Dia menyebutkan, propaganda untuk memecah belah masyarakat dengan menggunakan berita bohong adalah suatu keahlian yang telah diterapkan oleh Adolf Hitler dan Joseph Goebbels. Menurutnya, ini berbahaya karena kebohongan yang dikatakan berkali-kali dan terus-menerus akhirnya bisa dipercaya oleh banyak orang.
“Itu ada di buku. The Art of Propaganda. Dan itu kita pelajari. Semua negara pelajari. Dan itu yang dilakukan itu namanya psychological warfare, psychological operation. Dan itu sering dilakukan untuk mendestabilisasi suatu negara,” jelas Prabowo.
Baca Juga
Maka dari itu, untuk menghalau propaganda tersebut, Prabowo pun menegaskan bahwa pemerintahannya bersikap terbuka. Dalam artian, pemerintah bakal memberikan penjelasan apa adanya berdasarkan fakta atas tudingan miring yang ditujukan ke mereka.
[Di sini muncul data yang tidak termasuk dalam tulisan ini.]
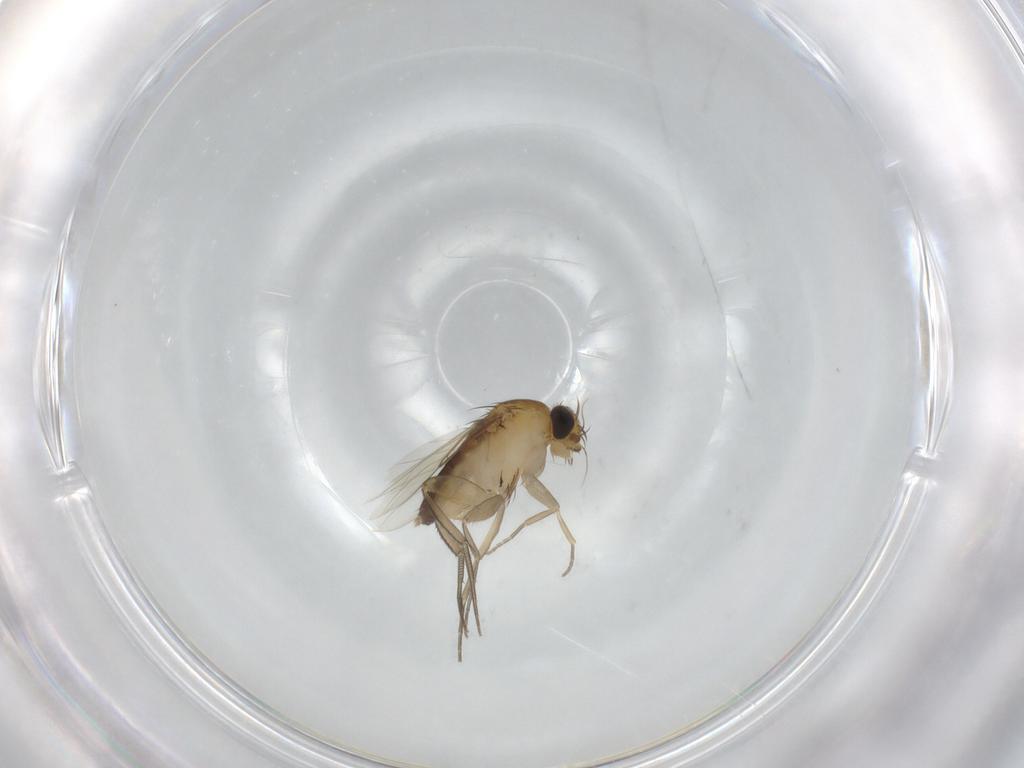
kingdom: Animalia
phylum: Arthropoda
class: Insecta
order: Diptera
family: Phoridae
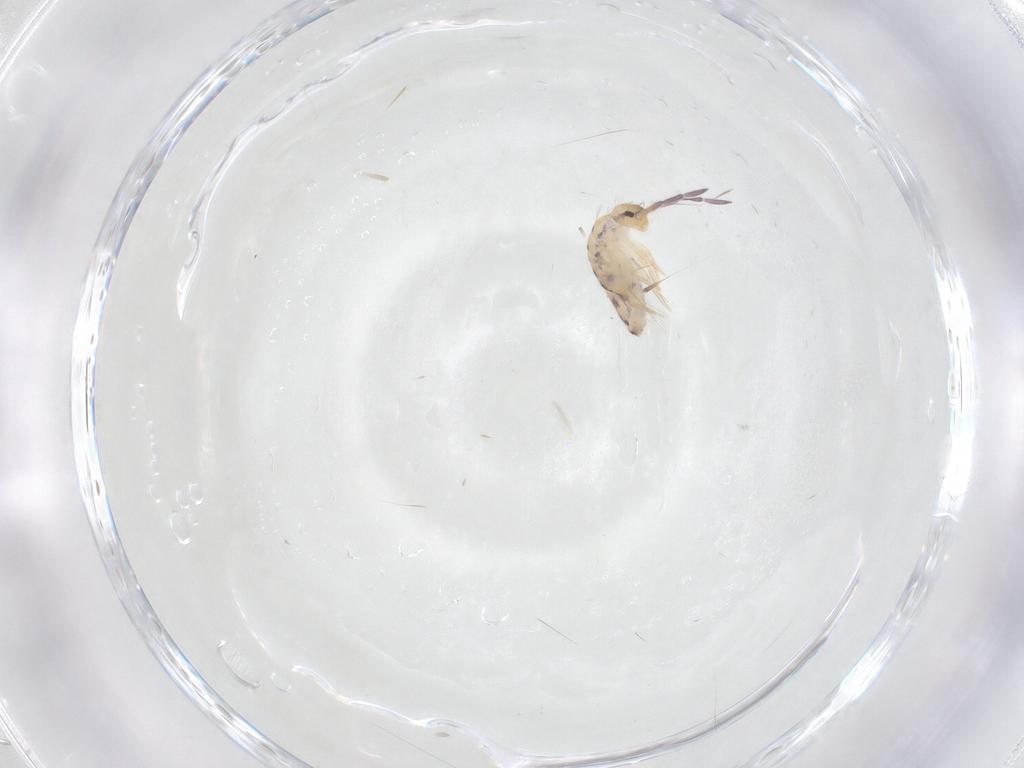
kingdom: Animalia
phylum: Arthropoda
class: Collembola
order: Entomobryomorpha
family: Entomobryidae
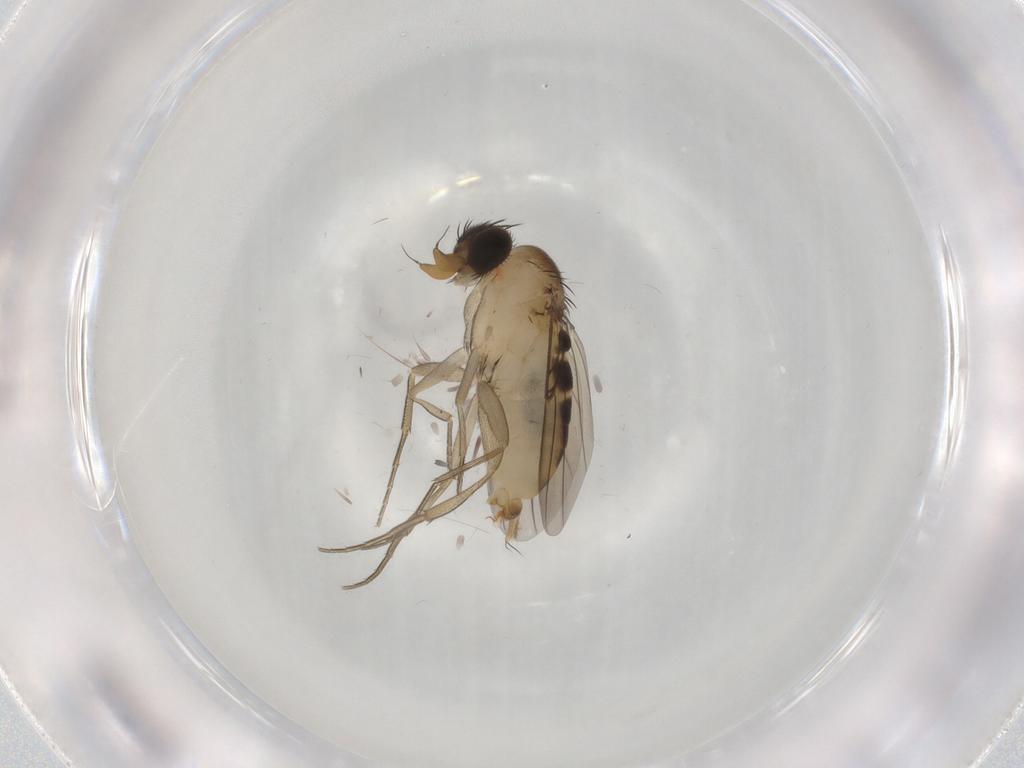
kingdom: Animalia
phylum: Arthropoda
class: Insecta
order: Diptera
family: Phoridae
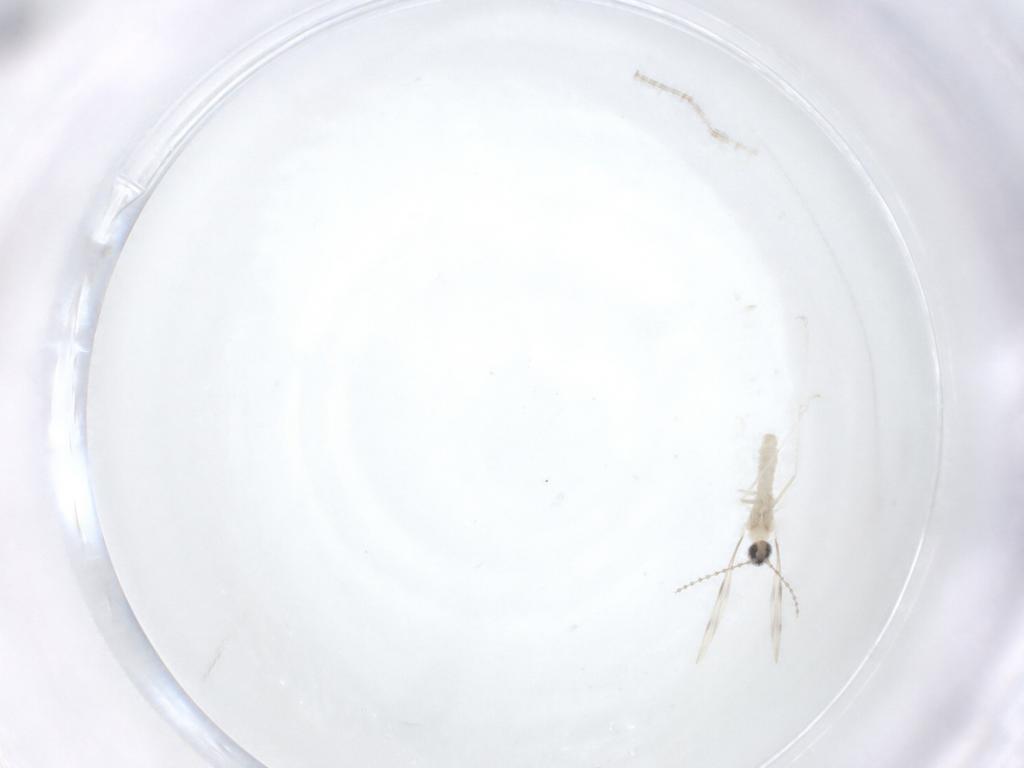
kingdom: Animalia
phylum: Arthropoda
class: Insecta
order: Diptera
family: Cecidomyiidae
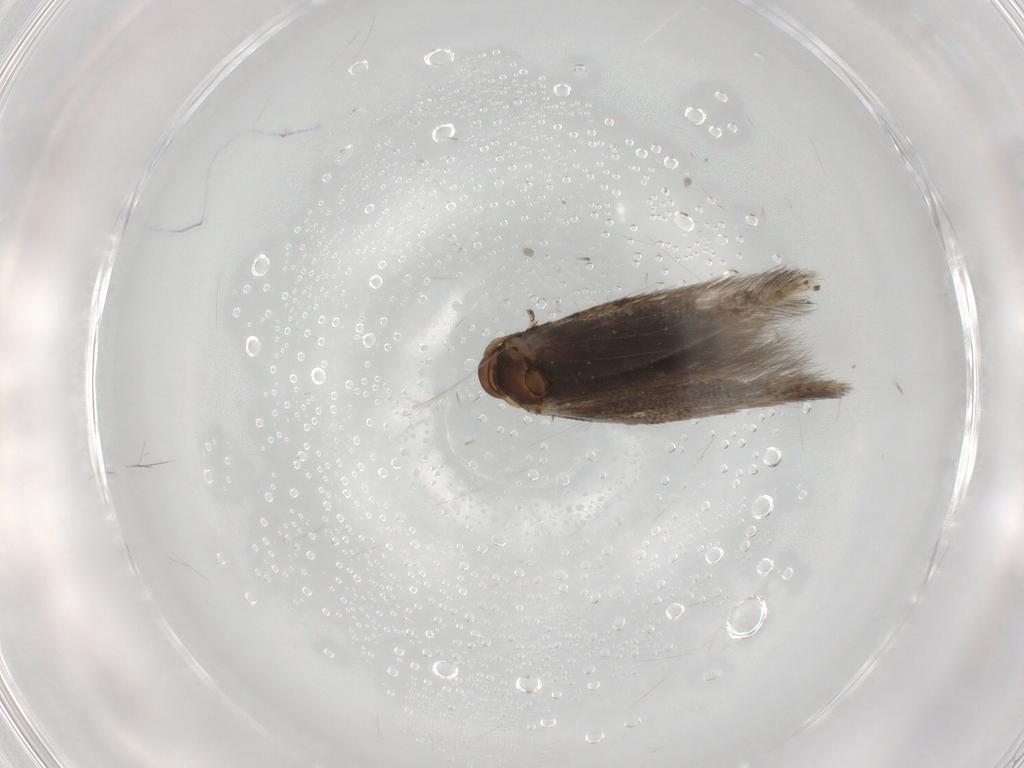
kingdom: Animalia
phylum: Arthropoda
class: Insecta
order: Lepidoptera
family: Elachistidae
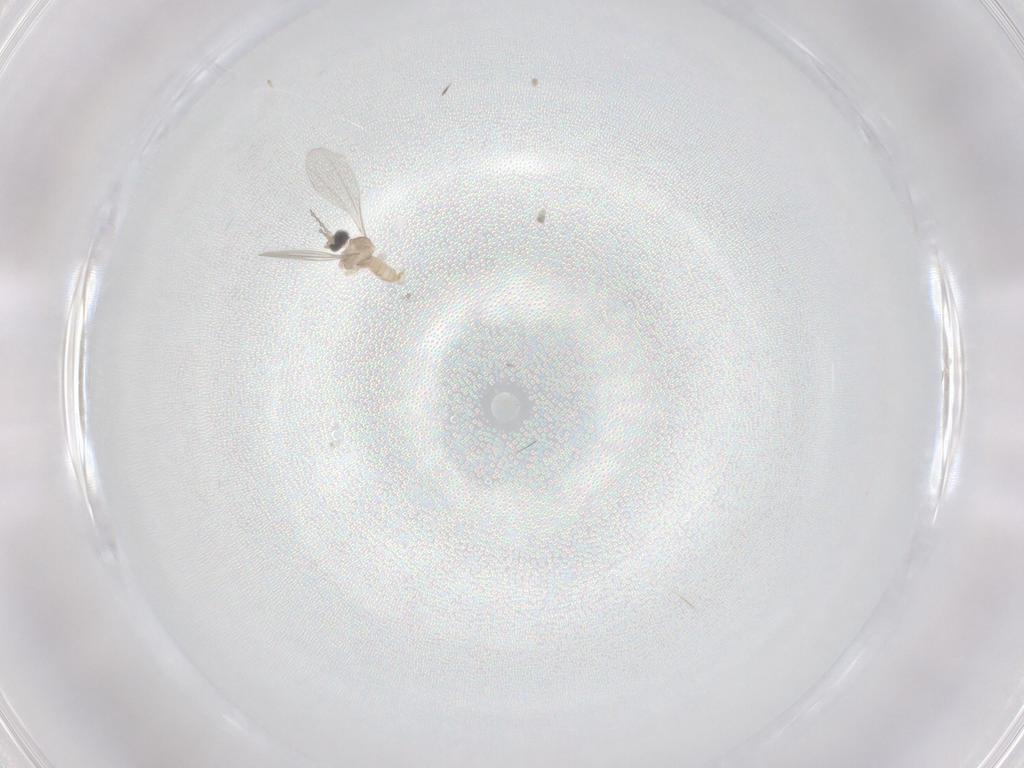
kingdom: Animalia
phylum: Arthropoda
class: Insecta
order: Diptera
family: Cecidomyiidae
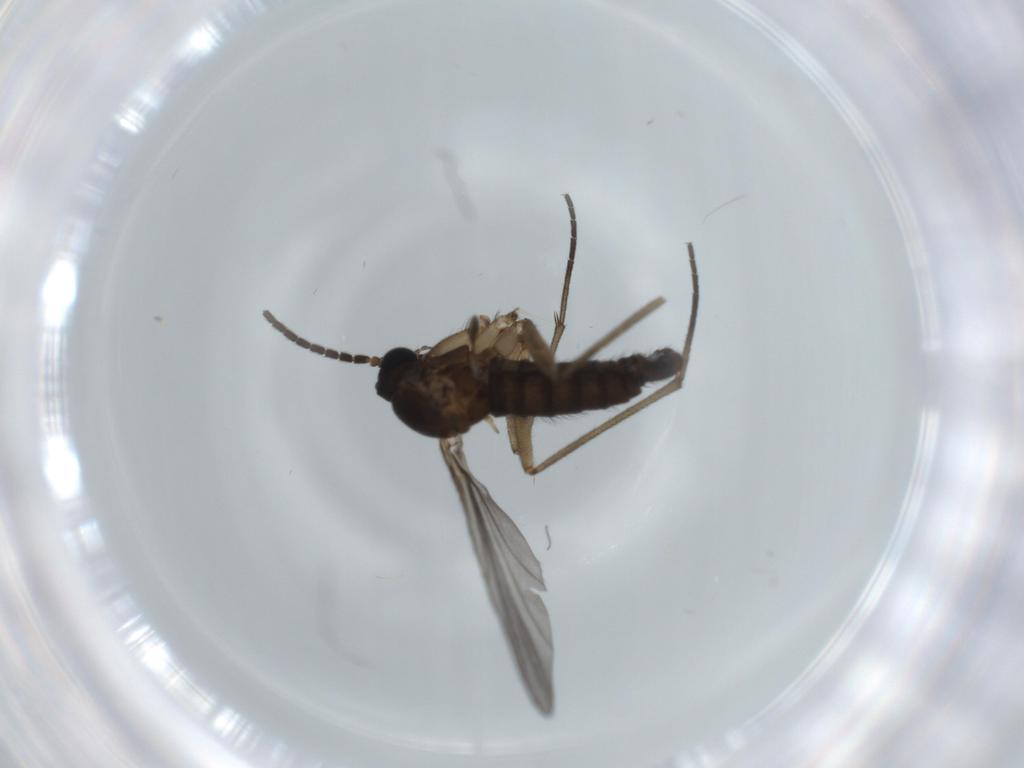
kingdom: Animalia
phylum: Arthropoda
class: Insecta
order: Diptera
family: Sciaridae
“Saya juga heran. Ada yang mengatakan Indonesia gelap. Kalau dia memang merasa gelap ya itu hak dia. Tapi kalau saya bangun pagi saya lihat Indonesia cerah. Kalau saya ketemu petani, petani gembira. Harga peningkatan hasil mereka naik secara drastis. Produksi naik secara drastis,” ucap Prabowo.